Homework 4 notes
For Homework 4, Problem 1 was randomly selected for instructor grading. This notebook contains my notes from general trends in the class’s code and interesting questions raised in your reflections.
The topics covered in the notes include:
- Good use of AI-generated code
- Right answers for wrong reasons
Goode use of AI-generated code
I saw a lot of good examples of people using AI-generated code! There were two main flavors of answers from AI-generated code for Problem 1: concise or verbose. Concise versions generally looked something like this:
def get_pendulum_data(data_file):
with open(data_file, 'r') as f:
first_line = f.readline().strip()
dt = float(first_line.split(':')[1].split()[0])
data = np.loadtxt(data_file, delimiter=',', skiprows=3)
x = data[:,0]
y = data[:,1]
return dt, x, yThis code is easy to read and doesn’t do anything too fancy.
More verbose AI-generated code solutions looked like this:
def get_pendulum_data(data_file):
"""Read pendulum CSV file and return (dt, x, y)."""
with open(data_file, 'r') as f:
lines = f.read().splitlines()
dt = None
for ln in lines[:5]:
s = ln.strip()
if not s:
continue
m = re.search(r'[-+]?[0-9]*\.?[0-9]+(?:[eE][-+]?[0-9]+)?', s)
if m:
try:
dt = float(m.group(0))
break
except ValueError:
pass
if dt is None:
raise ValueError('Could not parse dt from file header')
data_start = None
for i, ln in enumerate(lines):
s = ln.strip()
if not s:
continue
parts = [p.strip() for p in s.split(',') if p.strip()!='']
if len(parts) >= 2:
try:
_ = float(re.search(r'[-+]?[0-9]*\.?[0-9]+(?:[eE][-+]?[0-9]+)?', parts[0]).group(0))
_ = float(re.search(r'[-+]?[0-9]*\.?[0-9]+(?:[eE][-+]?[0-9]+)?', parts[1]).group(0))
data_start = i
break
except Exception:
continue
if data_start is None:
raise ValueError('Could not find numeric data in file')
data_text = '\n'.join(lines[data_start:])
xy_data = np.loadtxt(io.StringIO(data_text), delimiter=',')
x = xy_data[:, 0]
y = xy_data[:, 1]
return dt, x, yThere’s nothing wrong with the verbose version, but it’s certainly harder to read. And most of what it’s doing is evaluating the format of the csv file to see what’s in there. A lot of students noted that their simple solutions to extracting the data limit what kind of file structures could be opened with it. That’s a great point! The cost of trying to generalize is much longer code.
Even though I don’t prefer the verbose code, there were some excellent submissions that used it. For example, I saw some students who had verbose code, but explained in their reflections how they checked to make sure what the function returned was what they wanted. That’s great approach!

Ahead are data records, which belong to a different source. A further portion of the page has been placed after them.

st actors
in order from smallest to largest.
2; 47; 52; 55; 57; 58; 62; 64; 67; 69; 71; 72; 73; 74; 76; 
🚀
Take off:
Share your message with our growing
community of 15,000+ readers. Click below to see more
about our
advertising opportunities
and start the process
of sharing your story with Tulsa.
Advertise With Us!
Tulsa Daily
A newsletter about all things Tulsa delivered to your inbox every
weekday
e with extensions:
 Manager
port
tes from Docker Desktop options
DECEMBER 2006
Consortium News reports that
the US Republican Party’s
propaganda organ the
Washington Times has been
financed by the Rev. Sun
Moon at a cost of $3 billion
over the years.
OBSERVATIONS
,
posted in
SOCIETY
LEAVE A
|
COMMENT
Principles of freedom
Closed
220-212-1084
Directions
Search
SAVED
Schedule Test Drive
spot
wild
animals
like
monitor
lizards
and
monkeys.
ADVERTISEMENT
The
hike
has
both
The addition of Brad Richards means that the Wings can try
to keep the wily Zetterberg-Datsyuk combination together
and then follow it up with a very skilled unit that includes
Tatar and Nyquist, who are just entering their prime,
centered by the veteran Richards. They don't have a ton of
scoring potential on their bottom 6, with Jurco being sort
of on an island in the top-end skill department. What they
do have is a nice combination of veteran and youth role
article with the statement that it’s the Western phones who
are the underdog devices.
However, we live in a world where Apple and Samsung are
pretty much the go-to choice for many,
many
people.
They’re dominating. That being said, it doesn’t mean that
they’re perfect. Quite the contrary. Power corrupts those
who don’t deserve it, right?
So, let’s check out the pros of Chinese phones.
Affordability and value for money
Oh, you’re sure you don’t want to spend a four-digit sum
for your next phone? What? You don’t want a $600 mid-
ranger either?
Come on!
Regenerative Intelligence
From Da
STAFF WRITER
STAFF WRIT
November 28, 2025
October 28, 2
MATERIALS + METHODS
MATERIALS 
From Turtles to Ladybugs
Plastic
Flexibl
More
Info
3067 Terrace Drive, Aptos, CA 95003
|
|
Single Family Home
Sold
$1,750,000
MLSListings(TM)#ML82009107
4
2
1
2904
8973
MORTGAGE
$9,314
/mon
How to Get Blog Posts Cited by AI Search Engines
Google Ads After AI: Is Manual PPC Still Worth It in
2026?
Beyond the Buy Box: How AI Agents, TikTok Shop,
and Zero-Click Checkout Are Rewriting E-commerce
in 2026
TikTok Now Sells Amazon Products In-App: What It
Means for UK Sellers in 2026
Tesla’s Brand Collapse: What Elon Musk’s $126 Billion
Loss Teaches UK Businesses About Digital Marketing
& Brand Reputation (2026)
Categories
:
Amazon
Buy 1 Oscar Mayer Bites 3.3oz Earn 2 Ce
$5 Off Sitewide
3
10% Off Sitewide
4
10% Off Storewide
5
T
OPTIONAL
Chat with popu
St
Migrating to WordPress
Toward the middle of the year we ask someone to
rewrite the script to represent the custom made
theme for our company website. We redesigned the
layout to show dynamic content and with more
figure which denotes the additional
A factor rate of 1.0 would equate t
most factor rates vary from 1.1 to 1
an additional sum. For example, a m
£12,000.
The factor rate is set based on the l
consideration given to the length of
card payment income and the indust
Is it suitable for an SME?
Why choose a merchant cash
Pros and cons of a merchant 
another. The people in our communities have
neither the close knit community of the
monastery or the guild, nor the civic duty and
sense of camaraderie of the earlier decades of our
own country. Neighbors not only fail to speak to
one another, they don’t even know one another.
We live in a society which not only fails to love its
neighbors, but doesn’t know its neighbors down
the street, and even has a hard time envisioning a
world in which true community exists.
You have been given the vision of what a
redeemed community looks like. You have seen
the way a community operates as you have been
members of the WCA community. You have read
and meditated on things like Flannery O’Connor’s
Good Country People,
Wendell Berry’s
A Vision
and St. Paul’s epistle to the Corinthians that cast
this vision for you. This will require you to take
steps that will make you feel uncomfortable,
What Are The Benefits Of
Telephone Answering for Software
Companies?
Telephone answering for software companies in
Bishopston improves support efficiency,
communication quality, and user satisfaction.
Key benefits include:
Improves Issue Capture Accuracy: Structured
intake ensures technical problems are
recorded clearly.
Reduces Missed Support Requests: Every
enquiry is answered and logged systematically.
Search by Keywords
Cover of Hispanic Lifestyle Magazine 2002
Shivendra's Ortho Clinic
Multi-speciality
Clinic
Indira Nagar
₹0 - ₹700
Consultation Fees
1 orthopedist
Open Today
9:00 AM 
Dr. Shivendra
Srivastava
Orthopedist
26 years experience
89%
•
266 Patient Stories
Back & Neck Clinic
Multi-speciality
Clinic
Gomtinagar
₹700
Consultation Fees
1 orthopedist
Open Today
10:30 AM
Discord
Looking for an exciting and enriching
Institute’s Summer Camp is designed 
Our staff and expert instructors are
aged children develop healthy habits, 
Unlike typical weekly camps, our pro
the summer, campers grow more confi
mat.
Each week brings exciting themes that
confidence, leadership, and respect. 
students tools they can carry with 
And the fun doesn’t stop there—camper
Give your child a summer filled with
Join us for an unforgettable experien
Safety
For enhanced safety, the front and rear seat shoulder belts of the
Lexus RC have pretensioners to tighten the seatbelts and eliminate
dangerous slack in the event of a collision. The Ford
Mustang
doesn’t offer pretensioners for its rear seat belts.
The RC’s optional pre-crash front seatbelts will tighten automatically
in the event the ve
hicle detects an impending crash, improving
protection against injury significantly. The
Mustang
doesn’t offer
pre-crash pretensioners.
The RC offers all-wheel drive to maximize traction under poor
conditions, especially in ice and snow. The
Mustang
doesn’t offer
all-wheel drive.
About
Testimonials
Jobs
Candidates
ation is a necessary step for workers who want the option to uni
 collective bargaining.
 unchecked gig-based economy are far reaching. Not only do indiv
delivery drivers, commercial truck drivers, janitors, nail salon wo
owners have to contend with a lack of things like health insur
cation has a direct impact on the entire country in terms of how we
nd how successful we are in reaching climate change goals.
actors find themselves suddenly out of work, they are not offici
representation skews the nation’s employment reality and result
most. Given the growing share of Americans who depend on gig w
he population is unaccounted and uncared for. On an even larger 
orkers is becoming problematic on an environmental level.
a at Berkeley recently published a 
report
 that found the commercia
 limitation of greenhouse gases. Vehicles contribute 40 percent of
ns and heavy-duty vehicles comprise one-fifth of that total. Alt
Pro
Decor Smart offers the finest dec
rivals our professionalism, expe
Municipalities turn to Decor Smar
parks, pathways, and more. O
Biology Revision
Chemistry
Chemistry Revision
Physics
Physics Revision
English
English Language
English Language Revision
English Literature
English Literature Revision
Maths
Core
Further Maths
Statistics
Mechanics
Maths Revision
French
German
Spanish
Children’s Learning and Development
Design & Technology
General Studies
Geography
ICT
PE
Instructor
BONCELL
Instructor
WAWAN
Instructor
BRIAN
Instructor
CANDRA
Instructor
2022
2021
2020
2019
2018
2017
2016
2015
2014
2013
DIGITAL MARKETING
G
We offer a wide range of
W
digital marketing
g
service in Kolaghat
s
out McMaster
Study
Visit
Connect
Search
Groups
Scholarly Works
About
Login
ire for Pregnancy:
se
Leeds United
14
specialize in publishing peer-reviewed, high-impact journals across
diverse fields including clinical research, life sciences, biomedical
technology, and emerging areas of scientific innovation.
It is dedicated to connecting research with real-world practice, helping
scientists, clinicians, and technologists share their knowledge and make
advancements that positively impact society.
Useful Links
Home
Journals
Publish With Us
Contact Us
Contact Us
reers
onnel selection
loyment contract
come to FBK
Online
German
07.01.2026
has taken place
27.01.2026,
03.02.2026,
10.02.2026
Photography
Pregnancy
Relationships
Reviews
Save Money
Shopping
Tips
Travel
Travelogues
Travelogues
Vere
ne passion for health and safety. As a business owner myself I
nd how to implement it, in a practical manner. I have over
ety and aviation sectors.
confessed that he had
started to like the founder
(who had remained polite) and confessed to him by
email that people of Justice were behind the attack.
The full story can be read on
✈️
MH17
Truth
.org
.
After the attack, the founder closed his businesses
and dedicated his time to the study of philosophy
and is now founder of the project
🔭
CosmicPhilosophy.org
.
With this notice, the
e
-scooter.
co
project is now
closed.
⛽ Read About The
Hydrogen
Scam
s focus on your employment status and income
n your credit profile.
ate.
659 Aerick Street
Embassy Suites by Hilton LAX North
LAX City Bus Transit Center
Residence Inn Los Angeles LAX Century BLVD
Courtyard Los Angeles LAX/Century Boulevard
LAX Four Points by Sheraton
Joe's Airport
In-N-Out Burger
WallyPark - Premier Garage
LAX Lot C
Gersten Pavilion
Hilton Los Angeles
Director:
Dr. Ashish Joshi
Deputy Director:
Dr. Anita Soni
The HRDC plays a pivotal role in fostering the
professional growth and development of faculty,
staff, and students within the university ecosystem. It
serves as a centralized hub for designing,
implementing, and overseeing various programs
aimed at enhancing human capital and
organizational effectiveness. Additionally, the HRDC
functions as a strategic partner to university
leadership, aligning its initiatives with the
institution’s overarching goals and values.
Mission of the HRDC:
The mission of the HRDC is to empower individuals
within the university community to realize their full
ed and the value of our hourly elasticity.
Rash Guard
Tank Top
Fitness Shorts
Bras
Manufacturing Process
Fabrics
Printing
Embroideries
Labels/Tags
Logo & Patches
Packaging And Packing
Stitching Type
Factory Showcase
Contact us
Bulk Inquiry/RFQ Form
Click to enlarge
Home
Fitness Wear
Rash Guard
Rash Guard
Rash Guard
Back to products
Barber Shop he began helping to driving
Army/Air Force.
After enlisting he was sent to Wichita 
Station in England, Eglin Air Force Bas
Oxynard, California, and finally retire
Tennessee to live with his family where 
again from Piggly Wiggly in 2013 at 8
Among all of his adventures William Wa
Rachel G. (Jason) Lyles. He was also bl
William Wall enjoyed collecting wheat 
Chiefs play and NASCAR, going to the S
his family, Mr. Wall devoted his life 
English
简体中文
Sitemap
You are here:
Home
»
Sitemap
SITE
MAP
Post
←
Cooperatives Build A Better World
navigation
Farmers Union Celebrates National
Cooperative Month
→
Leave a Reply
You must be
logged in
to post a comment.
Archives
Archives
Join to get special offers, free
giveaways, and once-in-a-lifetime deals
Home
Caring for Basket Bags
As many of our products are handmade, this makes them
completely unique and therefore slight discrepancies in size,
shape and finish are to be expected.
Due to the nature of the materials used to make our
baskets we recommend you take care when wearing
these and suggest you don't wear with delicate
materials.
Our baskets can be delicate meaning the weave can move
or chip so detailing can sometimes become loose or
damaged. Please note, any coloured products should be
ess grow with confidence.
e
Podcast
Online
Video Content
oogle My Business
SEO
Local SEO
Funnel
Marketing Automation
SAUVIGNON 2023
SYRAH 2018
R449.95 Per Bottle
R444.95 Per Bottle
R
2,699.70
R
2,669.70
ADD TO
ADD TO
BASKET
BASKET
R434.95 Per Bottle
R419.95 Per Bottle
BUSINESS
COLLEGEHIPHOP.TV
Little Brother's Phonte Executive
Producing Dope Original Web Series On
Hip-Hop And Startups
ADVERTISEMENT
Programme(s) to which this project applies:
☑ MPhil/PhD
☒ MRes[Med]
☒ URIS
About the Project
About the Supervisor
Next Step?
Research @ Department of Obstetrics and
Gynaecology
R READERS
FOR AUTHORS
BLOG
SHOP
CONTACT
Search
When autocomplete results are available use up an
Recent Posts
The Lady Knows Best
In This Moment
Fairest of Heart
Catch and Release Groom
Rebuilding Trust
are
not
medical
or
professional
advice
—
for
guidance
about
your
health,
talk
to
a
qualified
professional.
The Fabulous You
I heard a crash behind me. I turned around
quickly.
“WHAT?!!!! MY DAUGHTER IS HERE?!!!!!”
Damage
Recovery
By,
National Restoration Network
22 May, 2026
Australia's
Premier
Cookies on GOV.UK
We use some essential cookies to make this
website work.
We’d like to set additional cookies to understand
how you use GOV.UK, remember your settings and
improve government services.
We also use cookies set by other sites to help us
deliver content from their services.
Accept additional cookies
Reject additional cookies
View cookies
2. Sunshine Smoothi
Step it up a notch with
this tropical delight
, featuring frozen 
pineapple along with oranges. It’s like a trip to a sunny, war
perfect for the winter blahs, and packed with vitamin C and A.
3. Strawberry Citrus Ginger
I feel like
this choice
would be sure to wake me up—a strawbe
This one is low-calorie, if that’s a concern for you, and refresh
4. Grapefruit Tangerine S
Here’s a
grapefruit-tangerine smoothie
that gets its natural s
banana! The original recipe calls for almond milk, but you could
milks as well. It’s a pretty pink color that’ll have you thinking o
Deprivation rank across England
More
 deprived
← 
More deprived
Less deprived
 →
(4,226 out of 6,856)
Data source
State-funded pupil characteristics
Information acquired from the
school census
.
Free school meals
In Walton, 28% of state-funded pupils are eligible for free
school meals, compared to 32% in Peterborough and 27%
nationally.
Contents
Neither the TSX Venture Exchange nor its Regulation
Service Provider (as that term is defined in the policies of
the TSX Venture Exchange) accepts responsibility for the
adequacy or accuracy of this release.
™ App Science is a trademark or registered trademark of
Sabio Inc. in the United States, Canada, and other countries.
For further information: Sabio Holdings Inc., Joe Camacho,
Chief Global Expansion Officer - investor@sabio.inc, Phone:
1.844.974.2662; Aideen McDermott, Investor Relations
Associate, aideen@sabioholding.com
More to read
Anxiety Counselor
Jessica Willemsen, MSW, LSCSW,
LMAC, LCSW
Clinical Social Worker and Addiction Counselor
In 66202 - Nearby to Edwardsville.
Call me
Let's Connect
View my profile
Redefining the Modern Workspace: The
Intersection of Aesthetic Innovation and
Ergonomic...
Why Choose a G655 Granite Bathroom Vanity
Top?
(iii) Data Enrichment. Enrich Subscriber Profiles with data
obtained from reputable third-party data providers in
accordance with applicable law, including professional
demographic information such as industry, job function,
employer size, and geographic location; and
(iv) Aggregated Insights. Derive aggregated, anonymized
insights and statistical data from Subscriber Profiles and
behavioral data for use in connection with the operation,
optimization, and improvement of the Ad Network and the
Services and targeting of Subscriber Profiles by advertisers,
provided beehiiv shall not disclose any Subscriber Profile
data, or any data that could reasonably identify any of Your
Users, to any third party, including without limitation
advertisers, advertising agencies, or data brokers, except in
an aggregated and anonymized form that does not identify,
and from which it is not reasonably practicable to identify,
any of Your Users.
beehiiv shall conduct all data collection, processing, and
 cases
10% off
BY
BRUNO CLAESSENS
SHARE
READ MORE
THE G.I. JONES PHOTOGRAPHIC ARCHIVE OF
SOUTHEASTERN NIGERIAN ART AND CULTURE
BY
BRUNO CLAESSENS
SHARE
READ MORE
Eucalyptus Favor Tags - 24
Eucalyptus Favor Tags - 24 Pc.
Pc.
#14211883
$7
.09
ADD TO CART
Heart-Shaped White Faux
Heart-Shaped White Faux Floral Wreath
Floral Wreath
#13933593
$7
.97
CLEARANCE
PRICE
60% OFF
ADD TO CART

An even better approach that some took is to get copilot to do better. By breaking down the problem and asking copilot to complete smaller sized tasks, some students were able to get something much more readable than the verbose code.
I’d be interested to know what people used for their prompts!
Right answers for the wrong reasons
I think everyone who had an answer for the bonus problem came to the right conclusion (the data were recorded in different units) but for the wrong reasons. The approaches all had some merit, but made assumptions that would have concluded that the data were in different units even if they weren’t. Setting the bonus problem itself aside for a moment, the idea of getting the right answer for the wrong reasons is worth thinking about.
The danger with getting the right answer for the wrong reasons is that it gives a false sense of confidence in our solution. This may lead us to re-use the solution in another situation where the wrong reasoning (that we’re unaware of) gives us a wrong answer that we assume is right.
The only way to truly avoid this is to conduct rigorous testing that challenges all of our assumptions and shows their limitations. We won’t get into formal software testing in this course. And it’s often not practical to challenge every single assumption we make, even if we know how to do that.
So how to balance the need to check our assumptions with the impracticality of writing exhaustive tests for every problem we solve? It will probably not be a surprise that I think asking Copilot provides a good balance here. Copilot won’t catch every mistake you make in your assumptions, but it does provide the “second set of eyes” that are often critical to spotting the errors we’re blind to.
In my work, I use prompts like this:
Check the assumptions in my approachIs my approach likely to lead to the right solution?Will my approach lead to false positives? false negatives?
I suggest that you try these kinds of prompts to see what you get. Try asking the question a few different ways, too. As a point of reference, I asked Copilot similar questions about several of the right-answer-wrong-reason submissions for the Bonus problem and it was able to identify the incorrect assumptions and modify them to better represent the problem.